We see Tiger in Francesco Molinari as well, from the Italian’s surgical iron play to his typically stoic approach to big moments. Let’s not forget that before his disappointing Sunday, Molinari was a major nemesis to Tiger, beating him face-to-face on two stages that match the Masters for high tension: the Open Championship (2018) and the Ryder Cup (2012, 2018). Molinari is emblematic of the generation that has competed with Tiger and, we’re told, is less intimidated by him than those who came before.
John Rahm is a Tiger Baby, too. His physicality and raw talent were on full display when he beat Tiger heads-up at the 2018 Ryder Cup. But when things don’t go so well, the young Spaniard’s temper flares up and reminds us of Tiger’s early- and mid-career penchant for petulance.

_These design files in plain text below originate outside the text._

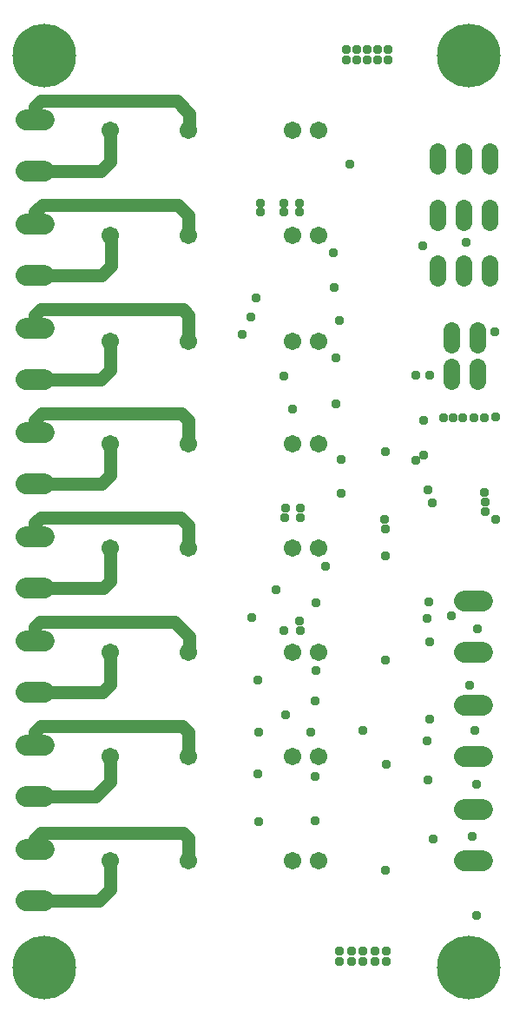
<source format=gbr>
G04 EAGLE Gerber RS-274X export*
G75*
%MOMM*%
%FSLAX34Y34*%
%LPD*%
%INSoldermask Bottom*%
%IPPOS*%
%AMOC8*
5,1,8,0,0,1.08239X$1,22.5*%
G01*
%ADD10C,1.270000*%
%ADD11C,1.711200*%
%ADD12C,2.003200*%
%ADD13C,1.625600*%
%ADD14C,6.203200*%
%ADD15C,0.959600*%


D10*
X37719Y806831D02*
X170053Y806831D01*
X37719Y806831D02*
X31750Y800862D01*
X31750Y788270D01*
X170053Y806831D02*
X182372Y794512D01*
X182372Y779272D01*
X105410Y778510D02*
X105410Y747776D01*
X95904Y738270D02*
X31750Y738270D01*
X95904Y738270D02*
X105410Y747776D01*
X39116Y705866D02*
X31750Y698500D01*
X31750Y686670D01*
X39116Y705866D02*
X170942Y705866D01*
X181610Y695198D01*
X181610Y675640D01*
X106172Y674878D02*
X106172Y646049D01*
X96793Y636670D02*
X31750Y636670D01*
X96793Y636670D02*
X106172Y646049D01*
X37465Y603504D02*
X176022Y603504D01*
X37465Y603504D02*
X31750Y597789D01*
X31750Y585070D01*
X176022Y603504D02*
X181610Y597916D01*
X181610Y572770D01*
X105410Y572770D02*
X105410Y544703D01*
X95777Y535070D02*
X31750Y535070D01*
X95777Y535070D02*
X105410Y544703D01*
X31750Y495935D02*
X31750Y483470D01*
X31750Y495935D02*
X38100Y502285D01*
X175006Y502285D01*
X181610Y495681D02*
X181610Y472440D01*
X181610Y495681D02*
X175006Y502285D01*
X96666Y433470D02*
X31750Y433470D01*
X96666Y433470D02*
X105410Y442214D01*
X105410Y472440D01*
X37211Y400812D02*
X174117Y400812D01*
X181610Y393319D02*
X181610Y370840D01*
X31750Y381870D02*
X31750Y395351D01*
X37211Y400812D01*
X174117Y400812D02*
X181610Y393319D01*
X98317Y331870D02*
X31750Y331870D01*
X98317Y331870D02*
X105410Y338963D01*
X105410Y370840D01*
X31750Y294259D02*
X31750Y280270D01*
X31750Y294259D02*
X36830Y299339D01*
X167894Y299339D01*
X182499Y284734D01*
X182499Y270129D01*
X97936Y230270D02*
X31750Y230270D01*
X105410Y237744D02*
X105410Y269240D01*
X105410Y237744D02*
X97936Y230270D01*
X31750Y191770D02*
X31750Y178670D01*
X31750Y191770D02*
X37465Y197485D01*
X175895Y197485D01*
X181610Y191770D02*
X181610Y167640D01*
X181610Y191770D02*
X175895Y197485D01*
X105410Y143510D02*
X90570Y128670D01*
X105410Y143510D02*
X105410Y167640D01*
X90570Y128670D02*
X31750Y128670D01*
X37592Y93345D02*
X176276Y93345D01*
X31750Y87503D02*
X31750Y77070D01*
X31750Y87503D02*
X37592Y93345D01*
X176276Y93345D02*
X181610Y88011D01*
X181610Y66040D01*
X105410Y66040D02*
X105410Y38608D01*
X93872Y27070D01*
X31750Y27070D01*
D11*
X105410Y167640D03*
X181610Y167640D03*
X283210Y167640D03*
X308610Y167640D03*
X105410Y269240D03*
X181610Y269240D03*
X283210Y269240D03*
X308610Y269240D03*
X105410Y370840D03*
X181610Y370840D03*
X283210Y370840D03*
X308610Y370840D03*
X105410Y472440D03*
X181610Y472440D03*
X283210Y472440D03*
X308610Y472440D03*
X105410Y66040D03*
X181610Y66040D03*
X283210Y66040D03*
X308610Y66040D03*
X105410Y572770D03*
X181610Y572770D03*
X283210Y572770D03*
X308610Y572770D03*
X105410Y778510D03*
X181610Y778510D03*
X283210Y778510D03*
X308610Y778510D03*
X105410Y675640D03*
X181610Y675640D03*
X283210Y675640D03*
X308610Y675640D03*
D12*
X40750Y77070D02*
X22750Y77070D01*
X22750Y27070D02*
X40750Y27070D01*
X40750Y178670D02*
X22750Y178670D01*
X22750Y128670D02*
X40750Y128670D01*
X40750Y280270D02*
X22750Y280270D01*
X22750Y230270D02*
X40750Y230270D01*
X40750Y381870D02*
X22750Y381870D01*
X22750Y331870D02*
X40750Y331870D01*
X40750Y483470D02*
X22750Y483470D01*
X22750Y433470D02*
X40750Y433470D01*
X40750Y585070D02*
X22750Y585070D01*
X22750Y535070D02*
X40750Y535070D01*
X40750Y788270D02*
X22750Y788270D01*
X22750Y738270D02*
X40750Y738270D01*
X40750Y686670D02*
X22750Y686670D01*
X22750Y636670D02*
X40750Y636670D01*
X450740Y66440D02*
X468740Y66440D01*
X468740Y116440D02*
X450740Y116440D01*
X450740Y168040D02*
X468740Y168040D01*
X468740Y218040D02*
X450740Y218040D01*
X450740Y269640D02*
X468740Y269640D01*
X468740Y319640D02*
X450740Y319640D01*
D13*
X424180Y634238D02*
X424180Y648462D01*
X449580Y648462D02*
X449580Y634238D01*
X474980Y634238D02*
X474980Y648462D01*
X424180Y743458D02*
X424180Y757682D01*
X449580Y757682D02*
X449580Y743458D01*
X474980Y743458D02*
X474980Y757682D01*
X424180Y703072D02*
X424180Y688848D01*
X449580Y688848D02*
X449580Y703072D01*
X474980Y703072D02*
X474980Y688848D01*
X463550Y583692D02*
X463550Y569468D01*
X438150Y569468D02*
X438150Y583692D01*
X463550Y548132D02*
X463550Y533908D01*
X438150Y533908D02*
X438150Y548132D01*
D14*
X40640Y850900D03*
X40640Y-38100D03*
X454660Y850900D03*
X454660Y-38100D03*
D15*
X410921Y461721D03*
X410591Y495427D03*
X415290Y427990D03*
X403225Y456565D03*
X335280Y857250D03*
X345440Y857250D03*
X355600Y857250D03*
X365760Y857250D03*
X375920Y857250D03*
X375920Y847090D03*
X365760Y847090D03*
X355600Y847090D03*
X345440Y847090D03*
X335280Y847090D03*
X419100Y415290D03*
X330200Y457200D03*
X330200Y424180D03*
X325120Y511810D03*
X325120Y556260D03*
X328930Y593090D03*
X323850Y624840D03*
X322580Y659130D03*
X452120Y669290D03*
X410210Y665480D03*
X480060Y581660D03*
X463550Y292100D03*
X416560Y279400D03*
X455930Y237490D03*
X461010Y193040D03*
X414020Y182880D03*
X416560Y204470D03*
X462280Y140970D03*
X415290Y144780D03*
X458470Y90170D03*
X420370Y87630D03*
X462280Y12700D03*
X374650Y-21590D03*
X363220Y-21590D03*
X351790Y-21590D03*
X340360Y-21590D03*
X328930Y-21590D03*
X328930Y-31750D03*
X340360Y-31750D03*
X351790Y-31750D03*
X363220Y-31750D03*
X374650Y-31750D03*
X250190Y104140D03*
X304800Y105410D03*
X304800Y148590D03*
X248920Y151130D03*
X300990Y191770D03*
X250190Y191770D03*
X248920Y242570D03*
X306070Y251460D03*
X304800Y222250D03*
X306070Y317500D03*
X266700Y330200D03*
X314960Y353060D03*
X274320Y538480D03*
X471170Y406400D03*
X290040Y707588D03*
X274320Y707588D03*
X251460Y707588D03*
X275590Y401122D03*
X290830Y401122D03*
X373683Y389692D03*
X471170Y416362D03*
X470380Y425450D03*
X373098Y398780D03*
X290830Y410210D03*
X276380Y410210D03*
X251460Y698500D03*
X274320Y698500D03*
X290040Y698500D03*
X242185Y596515D03*
X243106Y303530D03*
X290040Y299918D03*
X414020Y302260D03*
X438150Y304800D03*
X233680Y579120D03*
X276380Y208280D03*
X351790Y193040D03*
X481080Y498860D03*
X481158Y398780D03*
X290830Y290830D03*
X274320Y290830D03*
X247678Y614680D03*
X339090Y745490D03*
X283210Y506730D03*
X415826Y318770D03*
X373380Y57150D03*
X469900Y497840D03*
X459740Y497840D03*
X374650Y160020D03*
X448988Y498411D03*
X373380Y261620D03*
X439900Y497840D03*
X373380Y363220D03*
X430530Y497840D03*
X373380Y464820D03*
X403380Y539750D03*
X417040Y539750D03*
M02*

</source>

First-round co-leader Bryson DeChambeau’s hyper-analytical approach to the game – especially the mechanics of the golf swing – is kin to Tiger’s own restlessness and obsession with improvement. DeChambeau's air of supreme self-confidence is Tigeresque, too.
Tony Finau, who rounded out the final threesome with Tiger and Molinari, is also an uncommon physical specimen in golf. And as the first person of Tongan and Samoan descent to play on the PGA Tour, he reflects the way in which Tiger’s own heritage has helped to make golf a more global sport.
(And don't forget about the Nike swooshes adorning Koepka, Molinari and Finau...)
But in the end, all these golfers who have grown up with Tiger Woods as their lodestar could not beat their hero on Augusta’s almost impossibly green turf. They have all the shots, but all along, it was Tiger's intangibles they could not match, and there is no course in championship golf where intangibles matter more than at Augusta National. The competition is better than it has ever been, but there is still only one Tiger Woods.
At some point during the back nine on Sunday, a sense of wonder came over me. I slid off my couch and watched golf on TV from a seat on the floor for the first time since childhood. Once again, Tiger towered over me, making me feel like that giddy kid again, small and naïve, already smitten with golf but unaware how important it would become.
I’ll turn 30 this year. I’ve started discovering grey hairs. But for a few hours on a spring Sunday, I was that bony, wide-eyed little boy without a single adult concern. Tiger Woods packed us into his time machine and took us back to simpler days. What a ride it was.